Recently, my research team published a scientific commentary in the Canadian Medical Association Journal dealing with an important mental health concern. We conducted an assessment of the information dealing with psychological debriefing in schools and found that there was no substantive evidence to support the use of that kind of intervention following traumatic events. We also found that the best available evidence in studies of adults showed that these type of interventions were not helpful, and indeed in some studies turned out to be harmful (see: Psychological debriefing in schools, www.cmaj.ca Online publication, January 4, 2010)...

Yet, these interventions have been very popular and used so frequently that they have become commonplace. Who has not heard the news on the radio that grief counselors have been dispatched to a school after a traumatic event?

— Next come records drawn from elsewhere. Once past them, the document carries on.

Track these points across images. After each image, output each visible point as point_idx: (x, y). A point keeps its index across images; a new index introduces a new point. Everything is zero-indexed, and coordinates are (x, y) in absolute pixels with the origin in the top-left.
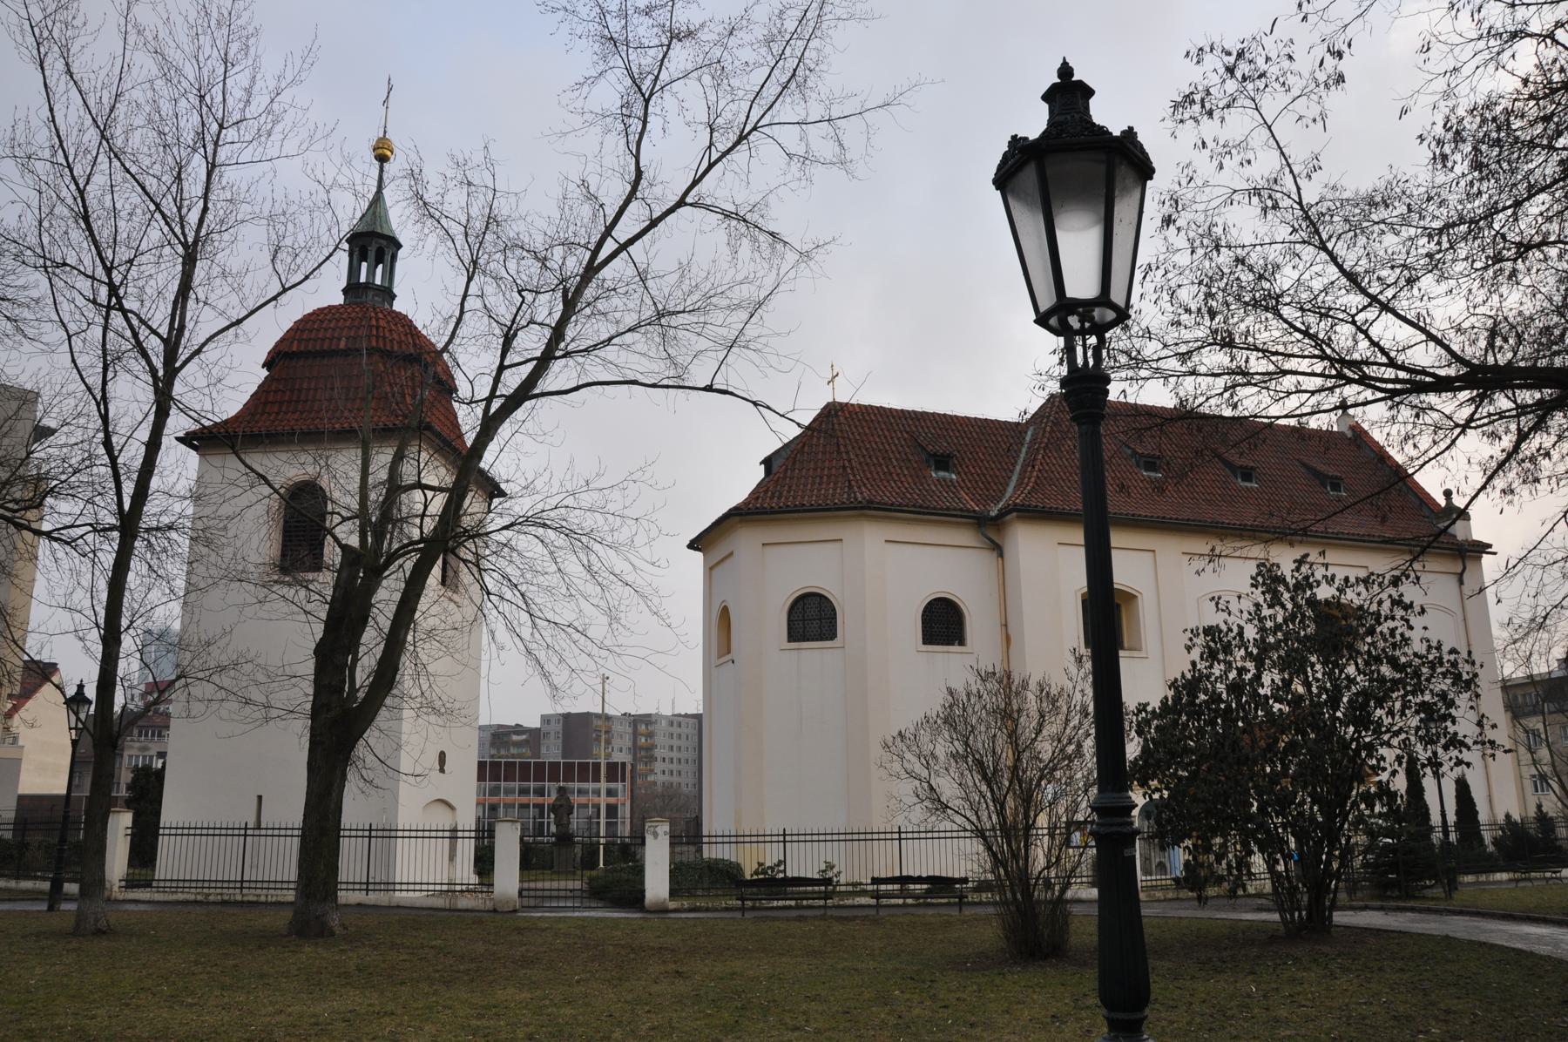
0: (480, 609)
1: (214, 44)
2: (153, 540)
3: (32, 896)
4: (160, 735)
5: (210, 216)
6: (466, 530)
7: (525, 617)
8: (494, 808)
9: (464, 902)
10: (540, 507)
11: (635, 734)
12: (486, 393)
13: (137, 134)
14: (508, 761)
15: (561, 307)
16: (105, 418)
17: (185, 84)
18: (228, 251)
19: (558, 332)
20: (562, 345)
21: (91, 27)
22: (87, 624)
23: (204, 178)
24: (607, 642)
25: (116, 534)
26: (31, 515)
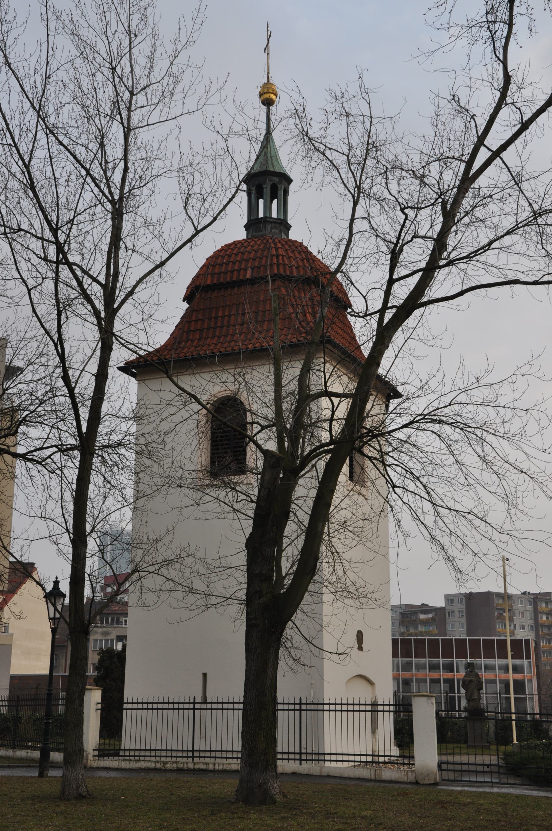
0: (386, 500)
1: (119, 19)
2: (106, 456)
3: (26, 763)
4: (118, 621)
5: (130, 175)
6: (370, 431)
7: (427, 506)
8: (407, 683)
9: (388, 774)
10: (435, 404)
11: (536, 613)
12: (378, 305)
13: (66, 109)
14: (418, 638)
15: (441, 219)
16: (62, 357)
17: (99, 59)
18: (147, 204)
19: (440, 243)
20: (445, 254)
21: (20, 19)
22: (59, 530)
23: (122, 141)
24: (507, 527)
25: (76, 453)
26: (9, 441)
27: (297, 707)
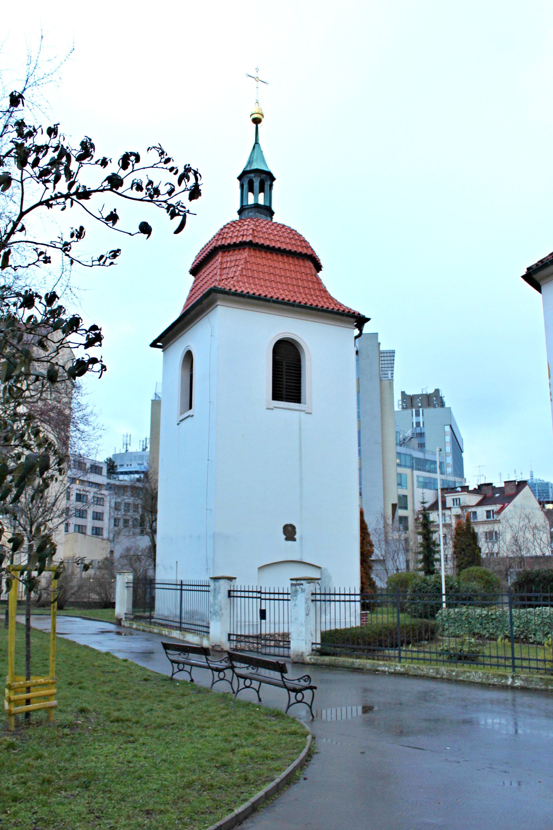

This raises a very important issue. That is, before we start wide-scale mental health interventions we need to be pretty sure that they work and we need to be really sure that they do not cause harm. If we put programs into place that do not work we are creating a false sense of security and using scare resources; money and people, to no good end. Furthermore, because of our investment in such programs we may be less interested in considering other options – options that may actually work. In other words, what seems like a good idea may not be a good idea and if that gets codified or ingrained in an organization or institution it may have more negative than positive consequences.

So, what is to be done? First, when we do get solid substantive evidence that what we are doing does not really work, is not cost effective, could be done better in a different way or may cause harm – we should stop doing whatever that is that we are doing. Sounds simple but it is not so easy. Usually because there has been a big investment in the initial program and there may even be a big industry and local champions pushing for its continuation. Second, before putting in a program we should demand solid substantive evidence that the program really works and that it causes no harm. Third, if we decide to put programs in without the kind of evidence we need to have, we better make sure that we also provide the kind of independent and unbiased research that is needed to help us determine if the program works or not, if it is cost effective and it does not lead to harm!

We have to do the right thing, not just do something.